• Work request: Scan the entries for lines with the word "output" and copy those lines.

((

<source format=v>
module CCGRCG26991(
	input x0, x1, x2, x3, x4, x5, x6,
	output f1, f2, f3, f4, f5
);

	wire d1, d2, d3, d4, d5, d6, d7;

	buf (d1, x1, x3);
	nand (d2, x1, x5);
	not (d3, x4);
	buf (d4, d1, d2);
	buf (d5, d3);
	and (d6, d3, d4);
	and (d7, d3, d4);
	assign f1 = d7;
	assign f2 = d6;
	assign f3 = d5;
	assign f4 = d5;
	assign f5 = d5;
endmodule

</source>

))
((

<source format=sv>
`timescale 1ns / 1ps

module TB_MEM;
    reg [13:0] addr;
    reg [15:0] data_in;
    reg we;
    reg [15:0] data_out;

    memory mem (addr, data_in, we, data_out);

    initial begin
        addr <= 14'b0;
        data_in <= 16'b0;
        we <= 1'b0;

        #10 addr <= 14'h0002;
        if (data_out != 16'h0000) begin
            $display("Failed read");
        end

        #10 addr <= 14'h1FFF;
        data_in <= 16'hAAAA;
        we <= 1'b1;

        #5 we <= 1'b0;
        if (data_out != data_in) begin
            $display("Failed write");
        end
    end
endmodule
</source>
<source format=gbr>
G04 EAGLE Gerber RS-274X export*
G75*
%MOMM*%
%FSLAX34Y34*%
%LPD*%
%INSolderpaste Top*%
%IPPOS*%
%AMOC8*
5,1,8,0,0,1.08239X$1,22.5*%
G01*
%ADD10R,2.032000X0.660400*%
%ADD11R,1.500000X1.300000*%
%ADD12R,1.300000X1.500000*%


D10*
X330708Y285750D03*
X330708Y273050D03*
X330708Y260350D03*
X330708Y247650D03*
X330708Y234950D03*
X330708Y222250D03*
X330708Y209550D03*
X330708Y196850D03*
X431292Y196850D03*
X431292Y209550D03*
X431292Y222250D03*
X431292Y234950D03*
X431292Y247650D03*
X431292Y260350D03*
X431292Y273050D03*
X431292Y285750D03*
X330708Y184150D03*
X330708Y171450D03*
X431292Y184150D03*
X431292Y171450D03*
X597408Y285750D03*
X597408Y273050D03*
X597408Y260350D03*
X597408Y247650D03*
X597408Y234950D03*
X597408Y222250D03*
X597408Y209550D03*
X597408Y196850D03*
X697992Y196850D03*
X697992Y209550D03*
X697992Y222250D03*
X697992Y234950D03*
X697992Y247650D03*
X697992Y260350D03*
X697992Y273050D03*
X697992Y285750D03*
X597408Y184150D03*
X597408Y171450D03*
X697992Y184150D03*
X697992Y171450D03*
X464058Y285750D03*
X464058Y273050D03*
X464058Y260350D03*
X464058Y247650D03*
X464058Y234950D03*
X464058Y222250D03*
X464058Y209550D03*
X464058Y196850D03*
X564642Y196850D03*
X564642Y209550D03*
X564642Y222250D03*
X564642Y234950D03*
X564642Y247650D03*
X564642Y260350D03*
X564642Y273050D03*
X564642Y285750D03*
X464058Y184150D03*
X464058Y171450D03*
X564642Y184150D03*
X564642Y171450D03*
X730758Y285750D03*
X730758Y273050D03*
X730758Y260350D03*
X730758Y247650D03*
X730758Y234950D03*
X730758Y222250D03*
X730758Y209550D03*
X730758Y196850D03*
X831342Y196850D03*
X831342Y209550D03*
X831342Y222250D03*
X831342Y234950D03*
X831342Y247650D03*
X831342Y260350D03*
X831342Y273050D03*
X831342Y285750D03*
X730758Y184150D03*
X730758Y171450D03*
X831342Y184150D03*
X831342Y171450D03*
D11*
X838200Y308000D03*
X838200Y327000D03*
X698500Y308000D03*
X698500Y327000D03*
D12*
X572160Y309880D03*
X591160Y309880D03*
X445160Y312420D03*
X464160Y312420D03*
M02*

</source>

))
((

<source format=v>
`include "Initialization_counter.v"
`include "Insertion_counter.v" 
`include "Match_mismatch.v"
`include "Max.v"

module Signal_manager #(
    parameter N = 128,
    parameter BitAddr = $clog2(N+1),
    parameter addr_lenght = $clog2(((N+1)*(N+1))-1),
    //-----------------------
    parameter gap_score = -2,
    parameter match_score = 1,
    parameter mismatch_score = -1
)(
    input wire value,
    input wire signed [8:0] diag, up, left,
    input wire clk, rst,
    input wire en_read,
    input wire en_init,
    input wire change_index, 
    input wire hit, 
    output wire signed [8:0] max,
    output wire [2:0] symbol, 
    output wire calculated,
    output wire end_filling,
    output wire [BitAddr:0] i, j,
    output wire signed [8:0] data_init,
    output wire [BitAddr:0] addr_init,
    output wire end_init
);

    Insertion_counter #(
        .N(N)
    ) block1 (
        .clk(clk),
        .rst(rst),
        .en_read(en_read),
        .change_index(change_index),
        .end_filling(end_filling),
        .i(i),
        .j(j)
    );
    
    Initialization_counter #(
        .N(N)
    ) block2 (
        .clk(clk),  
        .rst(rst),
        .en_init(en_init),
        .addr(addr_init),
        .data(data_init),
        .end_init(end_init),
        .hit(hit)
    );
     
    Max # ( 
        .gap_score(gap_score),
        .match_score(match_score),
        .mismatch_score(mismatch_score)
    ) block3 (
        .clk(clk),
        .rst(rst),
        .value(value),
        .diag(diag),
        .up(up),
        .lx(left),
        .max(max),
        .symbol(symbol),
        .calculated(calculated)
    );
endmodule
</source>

))

• Task result:
	output f1, f2, f3, f4, f5
    output wire signed [8:0] max,
    output wire [2:0] symbol, 
    output wire calculated,
    output wire end_filling,
    output wire [BitAddr:0] i, j,
    output wire signed [8:0] data_init,
    output wire [BitAddr:0] addr_init,
    output wire end_init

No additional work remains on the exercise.